We will hold the trade until the price moves with a size equal to the size of the triangle. After this target is completed, we will close 50% of the trade. If the trend continues, we will hold the other 50% until the price breaks another swing point on the chart.
I know all this sounds a bit confusing, so have a look at the image below which illustrates this strategy.
Above you see the 10-minute chart of Boeing from Apr 5 – 6, 2016. The image displays a symmetrical triangle with a downside target.
The blue lines frame the scope of the triangle. The red line is an extension of the lower level, which help us to place the minimum target on the chart. The two black arrows identify two relatively larger volume bars.

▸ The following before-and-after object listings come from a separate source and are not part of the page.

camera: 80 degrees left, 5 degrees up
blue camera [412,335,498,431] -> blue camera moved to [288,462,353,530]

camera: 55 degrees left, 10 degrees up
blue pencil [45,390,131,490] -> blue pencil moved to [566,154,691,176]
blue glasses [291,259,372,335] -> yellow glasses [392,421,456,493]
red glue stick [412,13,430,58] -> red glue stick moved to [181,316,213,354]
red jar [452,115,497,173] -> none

The second big bar matches with the bearish breakout of the symmetrical triangle. Therefore, we assume that the breakout is genuine and we short Boeing based on our symmetrical triangle trading strategy.

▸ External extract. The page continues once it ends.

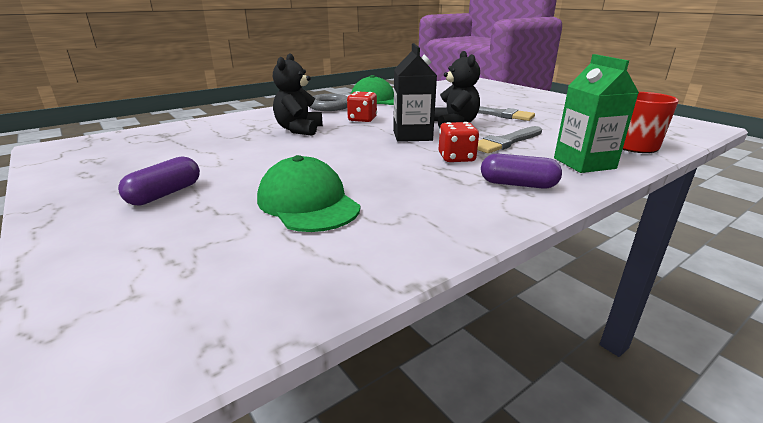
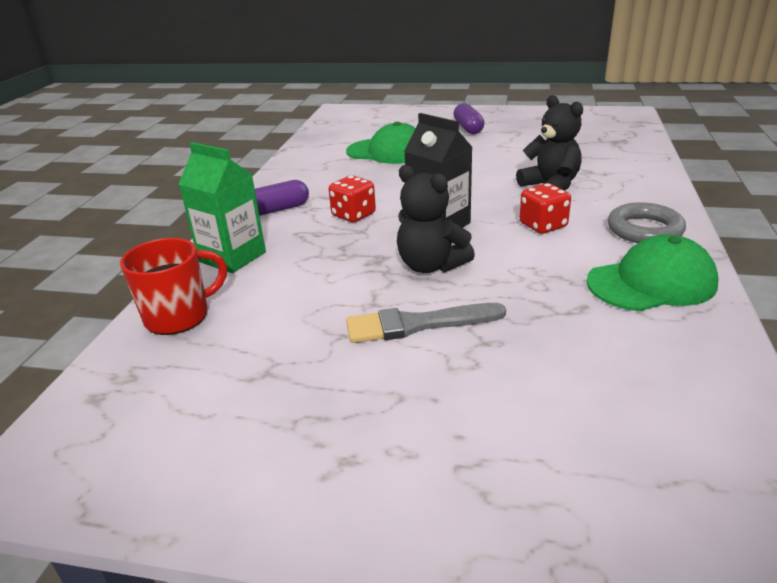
camera: 140 degrees right, 5 degrees up
grey brush [477,126,542,153] -> none

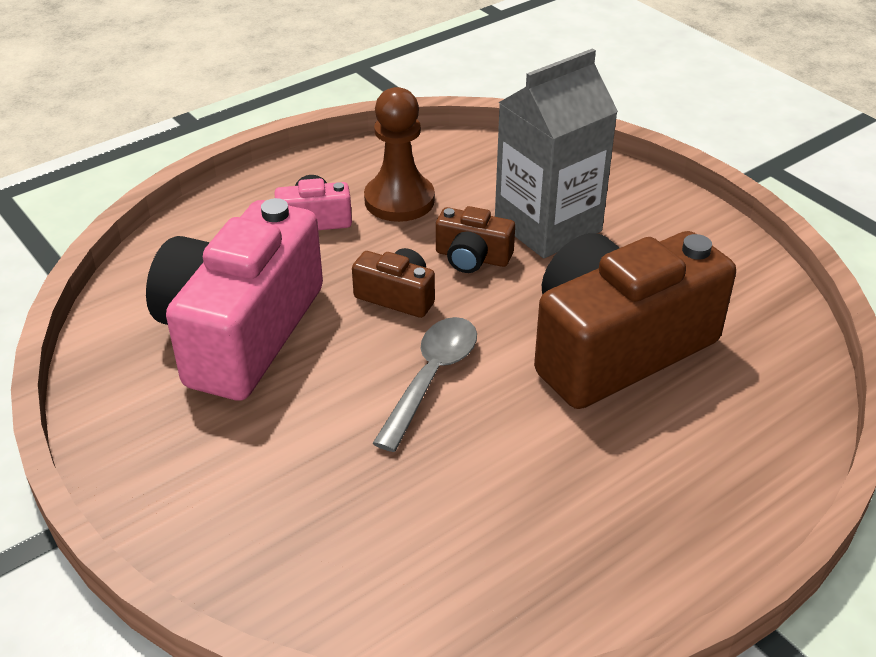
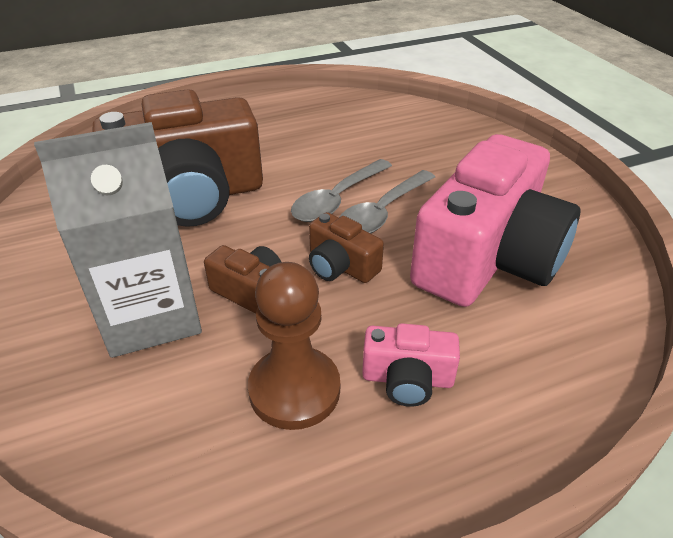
camera: 165 degrees left, 0 degrees up
none -> grey spoon [340,170,435,234]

The best place for a stop loss order is as shown on the image above. This is the place above the third top of the triangle, above the upper level. This way we have a 1.09% target while risking 0.47%. Let’s now calculate the win-loss ratio:
1.09 : 0.47 = 1.09 / 0.47 : 0.47 / 0.47 = 2.32 : 1 win-loss ratio.
With the target and the risk identified, we take in this trade we manage to attain 2.32 : 1 win-loss ratio. This fulfills the 2:1 minimum, which makes the trade potentially favorable. After a 30-minute consolidation, Boeing’s stock price begins decreasing. Eight periods after the price starts decreasing, Boeing hits our minimum target accounting for a total decrease of 1.09%. Since our minimum target is accomplished we close 50% of the trade.

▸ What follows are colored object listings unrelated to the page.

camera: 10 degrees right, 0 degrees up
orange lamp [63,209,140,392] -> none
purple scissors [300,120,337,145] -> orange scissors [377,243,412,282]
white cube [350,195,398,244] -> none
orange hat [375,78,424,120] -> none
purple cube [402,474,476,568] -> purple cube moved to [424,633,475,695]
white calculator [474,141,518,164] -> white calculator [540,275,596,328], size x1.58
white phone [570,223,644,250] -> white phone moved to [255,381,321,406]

Now we have the other half of the trade open in order to catch a potential continuation of the bearish trend. However, with the next candle, the BA price closes a dark cloud cover candle pattern, which is shown in the blue square on the chart. This candlestick pattern has a strong reversal potential.
Based on the development of this reversal pattern, we close the other 50% of the trade.
Let’s calculate the profit results now:
We catch 1.09% with the first half of the trade, which we close after the minimum target reach. This means that the first part of the trade brings profit equal to:
1.09% / 2 = 0.60%
Now let’s calculate the second half of the trade. We don’t manage to catch a further price decrease and we realize a safe exit based on the dark cloud cover pattern. This way we avoid the bullish force which comes right after we close the trade.
The total price move during the second half of the trade equals to 0.89%. However, this is still only half of the trade. For this reason, we divide this percentage by two.
0.89% / 2 = 0.45%
So, the total profit from the trade equals to 0.60% + 0.45% = 1.05%.
- The symmetrical triangle is a chart pattern, where a horizontal line through the rightmost edge divides the angle into equal degrees.
- The breakout direction of the symmetrical triangle is unknown. For this reason, we should be able to distinguish a real breakout from a fake breakout.
- A great way to identify the real breakout is to use a volume indicator. Real breakouts usually appear during high trading volumes. When the breakout happens during low volumes, the move will likely not hold and reverse.
- The minimum target of every symmetrical triangle is as big as the size of the triangle itself.
- In order to define the size of the triangle, you should extend the shorter level, so it will be the same size as the other level. The distance between the ends of the two levels is the potential size, which the price is likely to accomplish after the triangle’s breakout.
- When you enter a trade based on a symmetrical triangle breakout, you should put a stop below the opposite level to the breakout. Also, you should conform the stop with one of the tops/bottoms on this level.
- When the minimum target is reached, close only 50% of the trade in order to strike for a further price move in your favor. Then use a simple price action rule to close the other half of the trade.